“Oh John, it’s not a real one”, called 911 rally mechanic Adam as I ran off for the Cayenne on a recent Tuthill Porsche shoot. I needed something to stand on and, in the absence of a stepladder, an SUV roof would do.
More than ten years after the Cayenne’s debut, Adam’s teasing is typical of many Porsche fans, but for sure this car is a real Porsche. It might share a platform with the Volkswagen Touareg, but then most modern cars are built using shared platforms.
Is a Golf less Volkswagen for sharing platforms with Audi and Skoda? Cheaper cars share more components than Touareg and Cayenne, but no one gives the Golf a hard time, or knocks the A3 for costing three to five grand more. Bits shared between Volks and Porsche on the big SUV platform are inconsequential. Air con ducts, ABS sensors, some airbags, seat belts, door latches. Who cares about this stuff? The heart and soul of this Big Pig is what matters, and V8 Cayenne has got it going on.
I recently picked up a copy of the book “Porsche Cayenne” by Clauspeter Becker and Stefan Warter. Dating back to 2002, it’s a glorified brochure, telling the story of Cayenne development using previously unseen pictures from the Porsche library. Some of the text reads straight from press release, but the pictures are really excellent: well worth my £8 on Amazon versus £45 on eBay.

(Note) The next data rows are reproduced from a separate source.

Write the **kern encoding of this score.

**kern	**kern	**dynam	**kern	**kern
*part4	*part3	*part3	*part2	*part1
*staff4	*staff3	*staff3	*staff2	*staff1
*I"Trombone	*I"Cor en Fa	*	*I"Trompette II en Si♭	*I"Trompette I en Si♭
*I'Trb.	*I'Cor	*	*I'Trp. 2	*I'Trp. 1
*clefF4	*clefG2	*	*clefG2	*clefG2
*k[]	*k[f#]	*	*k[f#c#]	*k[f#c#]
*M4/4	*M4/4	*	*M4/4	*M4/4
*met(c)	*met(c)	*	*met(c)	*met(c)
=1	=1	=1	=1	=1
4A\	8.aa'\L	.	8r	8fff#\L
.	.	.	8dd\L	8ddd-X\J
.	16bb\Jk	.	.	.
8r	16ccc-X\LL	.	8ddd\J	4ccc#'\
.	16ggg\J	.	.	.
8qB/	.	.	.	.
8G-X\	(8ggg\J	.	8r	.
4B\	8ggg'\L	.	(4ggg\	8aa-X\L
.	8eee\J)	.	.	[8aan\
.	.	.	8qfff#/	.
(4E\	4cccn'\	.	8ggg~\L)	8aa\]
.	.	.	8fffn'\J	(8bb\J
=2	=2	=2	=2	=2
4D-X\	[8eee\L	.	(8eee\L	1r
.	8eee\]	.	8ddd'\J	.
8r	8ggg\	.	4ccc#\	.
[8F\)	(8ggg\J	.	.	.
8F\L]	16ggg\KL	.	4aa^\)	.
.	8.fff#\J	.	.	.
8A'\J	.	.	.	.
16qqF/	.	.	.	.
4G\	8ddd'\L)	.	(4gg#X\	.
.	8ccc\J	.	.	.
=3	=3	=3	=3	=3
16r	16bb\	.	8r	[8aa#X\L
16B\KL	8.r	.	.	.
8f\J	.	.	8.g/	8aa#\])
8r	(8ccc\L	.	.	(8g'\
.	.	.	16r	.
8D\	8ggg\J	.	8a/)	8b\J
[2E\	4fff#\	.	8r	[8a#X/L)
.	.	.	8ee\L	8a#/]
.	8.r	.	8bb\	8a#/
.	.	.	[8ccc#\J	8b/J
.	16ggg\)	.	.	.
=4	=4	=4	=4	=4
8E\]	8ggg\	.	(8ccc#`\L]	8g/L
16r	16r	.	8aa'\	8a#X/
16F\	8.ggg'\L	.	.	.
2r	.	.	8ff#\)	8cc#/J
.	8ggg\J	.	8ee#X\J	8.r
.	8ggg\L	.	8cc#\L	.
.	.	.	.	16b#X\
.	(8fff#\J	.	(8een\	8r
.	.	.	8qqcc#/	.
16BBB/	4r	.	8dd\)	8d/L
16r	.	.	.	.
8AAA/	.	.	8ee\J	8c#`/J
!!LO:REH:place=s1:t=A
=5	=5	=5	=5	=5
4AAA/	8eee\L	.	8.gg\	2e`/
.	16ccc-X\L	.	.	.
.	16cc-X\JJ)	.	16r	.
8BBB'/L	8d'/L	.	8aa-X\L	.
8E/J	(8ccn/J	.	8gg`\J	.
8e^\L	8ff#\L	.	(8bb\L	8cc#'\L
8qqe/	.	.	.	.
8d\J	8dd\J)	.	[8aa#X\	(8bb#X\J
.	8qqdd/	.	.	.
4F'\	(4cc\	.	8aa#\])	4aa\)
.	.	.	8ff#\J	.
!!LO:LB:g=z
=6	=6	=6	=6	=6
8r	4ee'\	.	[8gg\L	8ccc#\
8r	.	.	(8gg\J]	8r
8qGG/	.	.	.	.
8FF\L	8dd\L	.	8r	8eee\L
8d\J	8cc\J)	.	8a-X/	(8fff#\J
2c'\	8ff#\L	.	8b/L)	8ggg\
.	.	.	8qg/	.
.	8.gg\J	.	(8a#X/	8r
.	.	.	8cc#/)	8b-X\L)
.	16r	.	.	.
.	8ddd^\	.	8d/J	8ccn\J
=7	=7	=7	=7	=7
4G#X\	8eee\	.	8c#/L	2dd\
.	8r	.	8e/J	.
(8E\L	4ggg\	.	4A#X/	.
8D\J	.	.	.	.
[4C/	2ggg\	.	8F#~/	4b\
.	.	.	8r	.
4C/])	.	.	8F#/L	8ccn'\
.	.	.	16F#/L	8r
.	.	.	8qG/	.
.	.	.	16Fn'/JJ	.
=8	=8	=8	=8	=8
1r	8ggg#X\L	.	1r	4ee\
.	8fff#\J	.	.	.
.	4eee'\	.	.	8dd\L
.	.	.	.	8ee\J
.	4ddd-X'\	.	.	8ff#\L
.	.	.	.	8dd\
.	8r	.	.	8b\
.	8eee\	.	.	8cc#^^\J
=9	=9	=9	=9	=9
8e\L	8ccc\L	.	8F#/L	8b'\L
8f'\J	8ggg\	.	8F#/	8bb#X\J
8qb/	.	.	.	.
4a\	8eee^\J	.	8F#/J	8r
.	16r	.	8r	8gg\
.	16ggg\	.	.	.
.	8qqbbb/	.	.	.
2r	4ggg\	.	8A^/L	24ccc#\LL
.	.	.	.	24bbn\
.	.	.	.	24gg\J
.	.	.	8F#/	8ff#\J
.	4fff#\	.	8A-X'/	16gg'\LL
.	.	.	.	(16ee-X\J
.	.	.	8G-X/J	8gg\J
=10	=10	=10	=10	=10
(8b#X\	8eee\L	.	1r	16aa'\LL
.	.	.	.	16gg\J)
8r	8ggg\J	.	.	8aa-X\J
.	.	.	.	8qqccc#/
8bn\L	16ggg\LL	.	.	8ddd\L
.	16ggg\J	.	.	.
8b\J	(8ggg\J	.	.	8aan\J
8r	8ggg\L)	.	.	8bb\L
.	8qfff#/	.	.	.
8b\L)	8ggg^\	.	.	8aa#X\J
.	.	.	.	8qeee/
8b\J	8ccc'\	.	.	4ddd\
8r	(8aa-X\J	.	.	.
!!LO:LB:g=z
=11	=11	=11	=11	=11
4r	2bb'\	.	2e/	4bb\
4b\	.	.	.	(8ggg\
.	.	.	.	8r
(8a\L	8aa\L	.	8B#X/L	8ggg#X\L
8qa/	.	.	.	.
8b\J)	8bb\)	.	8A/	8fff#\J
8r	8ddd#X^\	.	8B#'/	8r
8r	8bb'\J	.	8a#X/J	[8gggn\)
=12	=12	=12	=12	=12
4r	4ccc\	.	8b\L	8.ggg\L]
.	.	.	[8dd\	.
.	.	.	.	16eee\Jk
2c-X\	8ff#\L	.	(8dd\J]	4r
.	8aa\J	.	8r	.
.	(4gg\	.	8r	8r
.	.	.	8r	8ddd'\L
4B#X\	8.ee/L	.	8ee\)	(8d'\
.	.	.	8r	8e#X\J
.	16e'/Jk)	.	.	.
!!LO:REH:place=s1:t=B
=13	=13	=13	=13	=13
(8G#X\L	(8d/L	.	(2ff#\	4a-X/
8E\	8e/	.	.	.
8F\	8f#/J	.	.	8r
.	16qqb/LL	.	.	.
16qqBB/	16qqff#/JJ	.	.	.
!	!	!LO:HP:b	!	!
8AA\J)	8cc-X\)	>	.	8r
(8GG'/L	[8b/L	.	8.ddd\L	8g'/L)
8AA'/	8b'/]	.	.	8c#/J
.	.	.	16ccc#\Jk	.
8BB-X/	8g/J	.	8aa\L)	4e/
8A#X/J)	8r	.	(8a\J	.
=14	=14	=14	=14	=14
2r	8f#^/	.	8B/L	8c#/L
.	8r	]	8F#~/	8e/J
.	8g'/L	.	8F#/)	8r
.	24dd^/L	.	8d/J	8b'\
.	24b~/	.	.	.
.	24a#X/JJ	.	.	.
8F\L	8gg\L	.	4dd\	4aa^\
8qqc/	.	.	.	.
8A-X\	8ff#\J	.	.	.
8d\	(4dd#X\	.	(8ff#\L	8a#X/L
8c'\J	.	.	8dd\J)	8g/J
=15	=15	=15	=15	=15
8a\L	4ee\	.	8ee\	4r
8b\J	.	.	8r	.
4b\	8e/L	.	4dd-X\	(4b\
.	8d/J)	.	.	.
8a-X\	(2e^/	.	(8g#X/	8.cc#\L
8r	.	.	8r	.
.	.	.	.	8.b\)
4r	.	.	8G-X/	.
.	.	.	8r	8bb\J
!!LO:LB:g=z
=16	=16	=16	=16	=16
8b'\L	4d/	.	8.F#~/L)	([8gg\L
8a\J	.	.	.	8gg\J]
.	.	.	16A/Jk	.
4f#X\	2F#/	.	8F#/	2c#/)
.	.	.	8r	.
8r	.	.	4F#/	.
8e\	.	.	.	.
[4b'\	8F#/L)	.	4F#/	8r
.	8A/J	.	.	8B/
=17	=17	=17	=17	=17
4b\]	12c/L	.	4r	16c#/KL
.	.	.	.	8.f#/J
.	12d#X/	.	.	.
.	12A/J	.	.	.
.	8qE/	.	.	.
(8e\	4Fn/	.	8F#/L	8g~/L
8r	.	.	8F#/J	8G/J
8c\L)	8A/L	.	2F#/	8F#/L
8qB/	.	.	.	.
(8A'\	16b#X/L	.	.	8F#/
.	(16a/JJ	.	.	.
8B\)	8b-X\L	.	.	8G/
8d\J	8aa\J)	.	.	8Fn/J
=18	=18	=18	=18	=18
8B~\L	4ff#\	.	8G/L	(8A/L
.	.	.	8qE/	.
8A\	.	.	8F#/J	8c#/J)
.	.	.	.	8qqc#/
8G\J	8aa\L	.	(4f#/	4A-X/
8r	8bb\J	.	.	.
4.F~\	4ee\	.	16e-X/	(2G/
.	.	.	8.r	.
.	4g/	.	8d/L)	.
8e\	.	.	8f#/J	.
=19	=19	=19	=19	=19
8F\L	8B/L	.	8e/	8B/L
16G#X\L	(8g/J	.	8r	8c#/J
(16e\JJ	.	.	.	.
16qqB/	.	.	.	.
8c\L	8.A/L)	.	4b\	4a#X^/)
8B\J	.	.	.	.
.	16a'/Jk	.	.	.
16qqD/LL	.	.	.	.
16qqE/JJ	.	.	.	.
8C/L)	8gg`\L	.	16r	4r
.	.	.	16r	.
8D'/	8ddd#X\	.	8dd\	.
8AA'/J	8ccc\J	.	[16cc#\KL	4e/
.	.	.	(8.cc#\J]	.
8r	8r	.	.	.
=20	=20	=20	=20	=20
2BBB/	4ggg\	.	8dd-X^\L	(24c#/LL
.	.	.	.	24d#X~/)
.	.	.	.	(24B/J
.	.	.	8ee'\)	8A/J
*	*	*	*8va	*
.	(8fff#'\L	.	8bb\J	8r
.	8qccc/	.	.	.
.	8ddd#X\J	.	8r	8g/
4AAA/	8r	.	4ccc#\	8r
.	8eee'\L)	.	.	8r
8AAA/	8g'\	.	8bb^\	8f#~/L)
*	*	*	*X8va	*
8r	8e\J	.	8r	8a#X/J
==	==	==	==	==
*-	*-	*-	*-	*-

The book zooms in on Porsche engineering and pre-release testing for the shared platform, of which there was plenty. Engine development gets its very own chapter. The Cayenne V8 was developed from scratch by Porsche to suit SUV purposes, so it’s compact – less than 600mm long for a 4.5-litre V8 – and powerful, with a mega-flat torque curve running maximum torque of 420 Nm all the way from 2,200 rpm to 5,500 rpm.
Count me impressed by the three-pump oil system, which is designed to work on inclines of 100 percent. Sit the car on the tailgate and the engine will keep running: try that in lesser machines. The closed-deck engine block features additional cast iron bottom-end bearing seats as developed for the 928, which also make the engine smoother and quieter. Lots of quiet engineering in this car.
The Cayenne’s cylinder heads follow classic 911 design. The heads are two-part: lower is the water-cooled combustion chamber and intake/exhaust ports, while the top houses the camshaft and tappet guides. The camshafts run with variable timing: hydraulic controllers shift the inlet cams by up to 50 degrees versus crankshaft rotation.
Timing chain diagrams are pretty amazing: a huge duplex chain running four overhead cams, with a second single-row chain driving those three oil pumps. It would be interesting to see timing chain ramp wear after 150,000 miles or so. I’ll be watching for that opportunity, but have already driven a 250,000-mile Cayenne with a silent V8 engine, so not holding my breath.
The Cayenne V8 engines are built in Stuttgart-Zuffenhausen before shipping to Leipzig for installation. Cayenne not a real Porsche? Makes me laugh!